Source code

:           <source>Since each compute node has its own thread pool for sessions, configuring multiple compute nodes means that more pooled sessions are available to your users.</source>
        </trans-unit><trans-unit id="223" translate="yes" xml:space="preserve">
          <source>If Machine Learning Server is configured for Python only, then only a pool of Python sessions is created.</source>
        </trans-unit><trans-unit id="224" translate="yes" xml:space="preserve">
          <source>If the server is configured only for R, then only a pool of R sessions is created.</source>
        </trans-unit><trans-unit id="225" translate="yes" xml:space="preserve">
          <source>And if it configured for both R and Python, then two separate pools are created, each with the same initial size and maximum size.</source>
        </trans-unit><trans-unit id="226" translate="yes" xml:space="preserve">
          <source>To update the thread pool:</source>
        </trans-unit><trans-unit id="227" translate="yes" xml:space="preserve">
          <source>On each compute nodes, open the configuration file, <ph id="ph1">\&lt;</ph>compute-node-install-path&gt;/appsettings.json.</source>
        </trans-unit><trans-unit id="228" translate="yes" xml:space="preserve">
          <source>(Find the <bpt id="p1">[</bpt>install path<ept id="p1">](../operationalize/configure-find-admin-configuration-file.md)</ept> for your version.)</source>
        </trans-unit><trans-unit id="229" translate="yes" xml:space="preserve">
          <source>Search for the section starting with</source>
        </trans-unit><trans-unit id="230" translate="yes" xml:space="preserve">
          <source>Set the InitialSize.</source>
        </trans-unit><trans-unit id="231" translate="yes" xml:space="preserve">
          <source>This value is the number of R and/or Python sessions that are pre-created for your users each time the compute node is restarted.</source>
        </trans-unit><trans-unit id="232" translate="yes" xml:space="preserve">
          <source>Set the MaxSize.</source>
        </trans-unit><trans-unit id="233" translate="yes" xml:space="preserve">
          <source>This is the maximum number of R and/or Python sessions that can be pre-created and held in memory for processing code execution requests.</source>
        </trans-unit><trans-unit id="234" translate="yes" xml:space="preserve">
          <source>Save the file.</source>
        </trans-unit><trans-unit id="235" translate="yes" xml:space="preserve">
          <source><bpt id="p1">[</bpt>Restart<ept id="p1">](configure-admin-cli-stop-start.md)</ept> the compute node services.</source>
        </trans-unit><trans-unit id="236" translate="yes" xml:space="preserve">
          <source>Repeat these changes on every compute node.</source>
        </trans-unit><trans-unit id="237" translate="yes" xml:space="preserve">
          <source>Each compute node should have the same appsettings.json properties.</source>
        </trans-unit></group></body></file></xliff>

********

# [TASK TO COMPLETE]
Can you rewrite the records from the line with "to your users.</source>" through the line with "<source>Set the InitialSize.</source>", putting "settings file" in place of "configuration file" and leaving everything else unchanged?

# [RESPONSE FOR THIS EXERCISE]
:           <source>Since each compute node has its own thread pool for sessions, configuring multiple compute nodes means that more pooled sessions are available to your users.</source>
        </trans-unit><trans-unit id="223" translate="yes" xml:space="preserve">
          <source>If Machine Learning Server is configured for Python only, then only a pool of Python sessions is created.</source>
        </trans-unit><trans-unit id="224" translate="yes" xml:space="preserve">
          <source>If the server is configured only for R, then only a pool of R sessions is created.</source>
        </trans-unit><trans-unit id="225" translate="yes" xml:space="preserve">
          <source>And if it configured for both R and Python, then two separate pools are created, each with the same initial size and maximum size.</source>
        </trans-unit><trans-unit id="226" translate="yes" xml:space="preserve">
          <source>To update the thread pool:</source>
        </trans-unit><trans-unit id="227" translate="yes" xml:space="preserve">
          <source>On each compute nodes, open the settings file, <ph id="ph1">\&lt;</ph>compute-node-install-path&gt;/appsettings.json.</source>
        </trans-unit><trans-unit id="228" translate="yes" xml:space="preserve">
          <source>(Find the <bpt id="p1">[</bpt>install path<ept id="p1">](../operationalize/configure-find-admin-configuration-file.md)</ept> for your version.)</source>
        </trans-unit><trans-unit id="229" translate="yes" xml:space="preserve">
          <source>Search for the section starting with</source>
        </trans-unit><trans-unit id="230" translate="yes" xml:space="preserve">
          <source>Set the InitialSize.</source>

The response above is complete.